Memorial Day in the States, so I expect to see less people around today.
I'd like to write something positive. It's summer, it's a beautiful day where I am, I finally figured out what was wrong with the ebook publishing, the book is thumping along (I'm about halfway through the third and last draft now) and on the whole I'm feeling as if there's an end. Matt gave me some good news about things we can offer or give as a door prize for the fundraiser in Calgary, I have people in Toronto anxious to see me and I'm looking forward to it being a great year. So I'm in a good mood.
I was going to include a passage on why I love D&D in the book, but the feel of the book was wrong for it so I decided not. It's a difficult question anyway. Too, it should address the issue of why I love D&D and not, say, Pathfinder, or Traveller, or Top Secret that I used to play.
Traveller had some great qualities, and I ran a Traveller world for nearly a decade. Towards the end, I meshed Traveller and Top Secret together, as I really liked the Top Secret combat system (and very little else about the game). That took some tweaking, but in fact the games merge pretty well - in the end I called the composite 'Star Jumper.' Until I got out of university, it was a popular game.
There were two faults, I think. The first was that a realistic game set into the future is just too deadly. The weapons are profoundly kill-friendly, there are many, many opportunities for death and the character improvement system didn't really compensate for the weapons, the physics of losing your grip on something at high speed or the whole death in space thing. If you're going to play shoot 'em up games in the present or the future, there's simply more likelihood that the character is going to die. That makes it harder for the players to invest, and it makes it harder for them to willingly enter conflict. I used to say that the point of D&D was to find combat; the point of Star Jumper was to escape it.
The other fault was largely due to money. Money is a very important aspect of a future game, more important than it is in D&D, as very large sums of money are necessary to buy the toys and gadgets that keep you alive. And those things are expensive. Plus, there's just no fun in the game without a ship, and your ship can't be big without a lot of money, so there was always that to consider. The problem wasn't, however, in having too little money, it was that inevitably, what with trade and economics, a party would eventually acquire all they needed to fight with, and more money than that, until ultimately money just became meaningless. The game sort of churned down once that point was reached. The players would want to start another set of characters, which we would, running them until that natural limit was reached.
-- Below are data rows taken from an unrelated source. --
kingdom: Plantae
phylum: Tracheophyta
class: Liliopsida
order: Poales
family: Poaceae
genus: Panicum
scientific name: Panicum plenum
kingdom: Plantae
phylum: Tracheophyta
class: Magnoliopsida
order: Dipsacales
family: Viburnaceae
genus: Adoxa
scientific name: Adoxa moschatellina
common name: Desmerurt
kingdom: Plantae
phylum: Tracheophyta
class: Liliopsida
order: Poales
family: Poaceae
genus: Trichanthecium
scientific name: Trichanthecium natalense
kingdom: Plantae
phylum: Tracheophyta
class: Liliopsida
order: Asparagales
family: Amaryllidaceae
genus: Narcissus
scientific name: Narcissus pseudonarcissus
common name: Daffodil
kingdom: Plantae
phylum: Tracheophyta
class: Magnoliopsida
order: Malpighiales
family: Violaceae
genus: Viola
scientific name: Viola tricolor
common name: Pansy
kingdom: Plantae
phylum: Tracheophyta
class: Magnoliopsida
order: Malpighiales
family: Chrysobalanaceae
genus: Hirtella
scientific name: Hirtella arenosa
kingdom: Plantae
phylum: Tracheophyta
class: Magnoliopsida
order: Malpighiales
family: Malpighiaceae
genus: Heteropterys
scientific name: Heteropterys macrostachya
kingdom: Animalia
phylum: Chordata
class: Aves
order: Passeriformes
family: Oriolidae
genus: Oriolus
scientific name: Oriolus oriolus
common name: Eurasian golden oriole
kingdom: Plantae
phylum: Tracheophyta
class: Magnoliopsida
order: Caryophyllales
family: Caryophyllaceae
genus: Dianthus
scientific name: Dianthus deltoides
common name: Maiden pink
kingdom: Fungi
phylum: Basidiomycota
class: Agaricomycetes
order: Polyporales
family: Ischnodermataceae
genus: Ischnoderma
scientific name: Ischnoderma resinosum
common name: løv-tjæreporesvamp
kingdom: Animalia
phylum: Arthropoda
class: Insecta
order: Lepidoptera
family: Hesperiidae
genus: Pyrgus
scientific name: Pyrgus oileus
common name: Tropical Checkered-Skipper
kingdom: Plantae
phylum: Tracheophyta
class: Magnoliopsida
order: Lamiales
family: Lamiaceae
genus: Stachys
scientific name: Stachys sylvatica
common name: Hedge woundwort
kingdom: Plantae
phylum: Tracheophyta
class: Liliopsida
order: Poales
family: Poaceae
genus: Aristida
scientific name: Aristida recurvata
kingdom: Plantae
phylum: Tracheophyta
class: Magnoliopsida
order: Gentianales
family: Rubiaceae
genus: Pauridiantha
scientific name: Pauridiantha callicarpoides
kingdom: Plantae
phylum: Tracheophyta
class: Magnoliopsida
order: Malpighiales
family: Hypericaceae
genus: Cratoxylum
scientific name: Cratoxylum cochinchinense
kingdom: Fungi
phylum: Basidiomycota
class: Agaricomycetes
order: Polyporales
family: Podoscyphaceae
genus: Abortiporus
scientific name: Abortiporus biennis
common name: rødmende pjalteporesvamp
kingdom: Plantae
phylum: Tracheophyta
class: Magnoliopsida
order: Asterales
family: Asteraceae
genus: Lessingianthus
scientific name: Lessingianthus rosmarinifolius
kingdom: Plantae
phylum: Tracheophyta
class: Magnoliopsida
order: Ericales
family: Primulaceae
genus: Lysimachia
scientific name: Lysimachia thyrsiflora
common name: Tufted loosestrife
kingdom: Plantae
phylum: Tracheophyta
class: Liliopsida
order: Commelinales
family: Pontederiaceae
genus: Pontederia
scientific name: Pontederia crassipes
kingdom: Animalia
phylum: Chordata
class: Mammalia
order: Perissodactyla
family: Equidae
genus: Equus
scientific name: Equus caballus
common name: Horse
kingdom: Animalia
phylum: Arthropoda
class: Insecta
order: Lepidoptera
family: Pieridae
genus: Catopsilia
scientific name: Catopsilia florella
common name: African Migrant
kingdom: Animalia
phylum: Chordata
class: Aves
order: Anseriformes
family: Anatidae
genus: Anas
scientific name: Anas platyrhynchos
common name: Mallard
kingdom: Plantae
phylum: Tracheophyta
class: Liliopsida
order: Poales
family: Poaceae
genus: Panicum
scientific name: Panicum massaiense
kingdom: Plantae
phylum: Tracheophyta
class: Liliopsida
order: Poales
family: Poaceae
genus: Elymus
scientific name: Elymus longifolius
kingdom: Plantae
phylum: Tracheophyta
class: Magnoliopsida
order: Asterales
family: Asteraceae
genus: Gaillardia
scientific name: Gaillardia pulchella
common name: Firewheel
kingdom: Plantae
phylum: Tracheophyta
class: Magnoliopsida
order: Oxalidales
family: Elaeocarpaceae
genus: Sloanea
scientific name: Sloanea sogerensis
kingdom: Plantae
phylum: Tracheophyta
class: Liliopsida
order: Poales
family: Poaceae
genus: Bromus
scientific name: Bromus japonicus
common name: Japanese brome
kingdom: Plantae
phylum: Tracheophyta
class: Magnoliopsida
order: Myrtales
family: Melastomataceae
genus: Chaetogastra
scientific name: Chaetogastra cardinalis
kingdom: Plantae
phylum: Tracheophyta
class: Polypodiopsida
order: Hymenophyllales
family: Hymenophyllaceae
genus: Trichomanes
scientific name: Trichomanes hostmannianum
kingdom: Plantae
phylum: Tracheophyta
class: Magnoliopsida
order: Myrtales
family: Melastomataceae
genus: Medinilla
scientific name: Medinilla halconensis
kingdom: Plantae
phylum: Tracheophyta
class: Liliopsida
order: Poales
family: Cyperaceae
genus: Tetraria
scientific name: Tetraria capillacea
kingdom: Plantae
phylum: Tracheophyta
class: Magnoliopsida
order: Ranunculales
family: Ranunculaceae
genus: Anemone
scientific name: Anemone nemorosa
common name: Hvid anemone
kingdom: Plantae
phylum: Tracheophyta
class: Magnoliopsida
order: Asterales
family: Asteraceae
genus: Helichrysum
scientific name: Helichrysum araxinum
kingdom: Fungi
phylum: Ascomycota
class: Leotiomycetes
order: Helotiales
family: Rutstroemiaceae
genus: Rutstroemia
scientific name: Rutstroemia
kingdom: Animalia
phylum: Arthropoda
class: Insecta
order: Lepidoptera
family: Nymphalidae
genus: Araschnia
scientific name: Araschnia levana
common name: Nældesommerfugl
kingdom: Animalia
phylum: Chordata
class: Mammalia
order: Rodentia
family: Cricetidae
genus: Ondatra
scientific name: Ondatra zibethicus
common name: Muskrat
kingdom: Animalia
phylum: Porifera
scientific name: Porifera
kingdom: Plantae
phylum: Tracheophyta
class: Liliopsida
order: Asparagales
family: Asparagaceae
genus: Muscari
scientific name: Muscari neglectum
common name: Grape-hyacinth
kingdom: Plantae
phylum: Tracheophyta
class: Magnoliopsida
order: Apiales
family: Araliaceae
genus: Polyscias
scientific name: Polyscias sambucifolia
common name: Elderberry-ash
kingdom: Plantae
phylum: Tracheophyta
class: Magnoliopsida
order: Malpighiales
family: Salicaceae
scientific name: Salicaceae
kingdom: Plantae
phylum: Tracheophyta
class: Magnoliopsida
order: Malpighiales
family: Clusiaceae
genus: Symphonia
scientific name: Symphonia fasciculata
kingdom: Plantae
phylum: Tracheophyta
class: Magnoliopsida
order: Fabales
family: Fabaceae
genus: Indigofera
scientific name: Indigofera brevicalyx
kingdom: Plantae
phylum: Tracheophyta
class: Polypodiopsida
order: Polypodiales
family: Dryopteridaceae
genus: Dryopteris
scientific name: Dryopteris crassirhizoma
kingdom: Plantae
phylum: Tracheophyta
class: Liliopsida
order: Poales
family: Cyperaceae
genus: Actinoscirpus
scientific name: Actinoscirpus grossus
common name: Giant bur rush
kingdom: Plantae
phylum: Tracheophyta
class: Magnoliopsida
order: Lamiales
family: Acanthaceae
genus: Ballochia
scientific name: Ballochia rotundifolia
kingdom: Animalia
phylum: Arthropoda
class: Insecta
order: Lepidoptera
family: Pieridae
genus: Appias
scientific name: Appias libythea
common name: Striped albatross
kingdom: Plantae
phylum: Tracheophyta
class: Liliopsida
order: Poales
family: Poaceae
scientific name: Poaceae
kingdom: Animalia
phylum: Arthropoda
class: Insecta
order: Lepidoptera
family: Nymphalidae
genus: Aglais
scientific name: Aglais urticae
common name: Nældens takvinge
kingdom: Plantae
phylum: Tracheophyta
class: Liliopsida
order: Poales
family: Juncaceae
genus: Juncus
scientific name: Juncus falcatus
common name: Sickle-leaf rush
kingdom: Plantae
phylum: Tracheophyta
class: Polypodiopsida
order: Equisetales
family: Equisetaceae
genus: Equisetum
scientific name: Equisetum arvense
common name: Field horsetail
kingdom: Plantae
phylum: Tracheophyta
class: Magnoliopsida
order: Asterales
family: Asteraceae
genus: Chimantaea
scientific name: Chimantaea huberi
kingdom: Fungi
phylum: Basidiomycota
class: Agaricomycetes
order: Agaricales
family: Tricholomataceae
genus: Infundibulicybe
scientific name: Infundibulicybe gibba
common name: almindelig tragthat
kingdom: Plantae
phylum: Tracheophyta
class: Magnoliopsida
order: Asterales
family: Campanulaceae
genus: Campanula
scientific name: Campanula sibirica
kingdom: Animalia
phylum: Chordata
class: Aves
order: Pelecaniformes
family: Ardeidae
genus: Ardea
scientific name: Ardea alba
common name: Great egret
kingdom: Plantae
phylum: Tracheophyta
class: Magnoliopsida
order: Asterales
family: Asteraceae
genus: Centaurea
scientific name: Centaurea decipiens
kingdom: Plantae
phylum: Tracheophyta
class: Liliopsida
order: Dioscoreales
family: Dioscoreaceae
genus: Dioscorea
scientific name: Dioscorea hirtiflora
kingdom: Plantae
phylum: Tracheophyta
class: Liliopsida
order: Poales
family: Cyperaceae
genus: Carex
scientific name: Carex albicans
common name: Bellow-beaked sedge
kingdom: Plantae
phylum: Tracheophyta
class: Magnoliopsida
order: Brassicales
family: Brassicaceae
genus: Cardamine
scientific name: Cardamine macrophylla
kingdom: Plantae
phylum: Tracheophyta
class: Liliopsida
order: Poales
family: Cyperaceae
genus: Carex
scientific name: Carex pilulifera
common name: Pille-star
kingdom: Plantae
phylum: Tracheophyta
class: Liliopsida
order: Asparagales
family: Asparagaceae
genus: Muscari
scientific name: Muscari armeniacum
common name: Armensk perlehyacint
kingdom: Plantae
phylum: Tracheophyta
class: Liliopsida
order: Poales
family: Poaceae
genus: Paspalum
I was trying an experiment at the end of those games that had begun to prove itself, but never reached fruition because the commitment ran out and people went off around the world to start their lives (literally - I had a friend move to Vietnam, another to Montreal, a third to California and so on). Being '92, there was no internet, so that was that.
For those familiar with Traveller, the character generation system works sort of thusly (it's been awhile, I don't have the books with me, though I still own them, so I'm going on memory):
Basically, your character goes through cycles that represent 4 years of training. The character applies for training, it is determined which branch the training occurs in (I'm thinking of the more complicated Navy track now), the character rolls for skills, and the character rolls to see if they survived the four years. If the character fails to enter, then the character musters out and is finished. If the character dies, then a new character is started. It is the weirdest character creation scheme ever made, I think, but it is oddly appealing.
Towards the end of playing Star Jumper, I had conceived of starting the characters as new recruits in the Navy, and role-playing the above cycle. In other words, your character accepts that they are in the Navy. They don't want out, they want the training. First, as before, the branch is rolled, and all the characters are assigned to that branch. They meet their commander. The commander gives them a 'mission.' They are given a base level of training in order to accomplish the mission. Remember, the original character system presumed the characters would get "blaster-1" in four years, so this base training is "blaster-0.1." The mission was fairly simple, these were raw recruits. They were sent into a combat zone, they had one brief skirmish, survival was fairly likely and the mission was over. Back to base, and if they got really lucky during the skirmish, they'd have another 0.1 added to their blaster skill. Then they'd be paid, left on their own to explore around on their leave, before returning and getting another mission.
Meanwhile, there'd be role-play. A lot of shipboard stuff like Starship Troopers, other naval conscripts they had to contend with, girls they'd meet, officers to impress and so on, building up an operational framework. Between missions they could roam about, push around a few people, try not to get killed or worse, expelled from the Navy, and so on.
I had a group of sharp players and this was working very well. We'd gone through two years of missions, they were getting to know people, racking up skills, making a little money on the side, and not too much so as to spoil the game. One was thinking of getting married, another was considering officer candidate school (I would have run the missions so the party still worked together, or encouraged them all to try OCS), and in general they were feeling the role-play.
I never went back to it, however. I don't know. It just didn't feel worth it after the game broke up. I doubt I'd have a host of players like that again. I got to feeling like I just wanted to play D&D.
So, I'll continue in this thread tomorrow. Enjoy your holiday.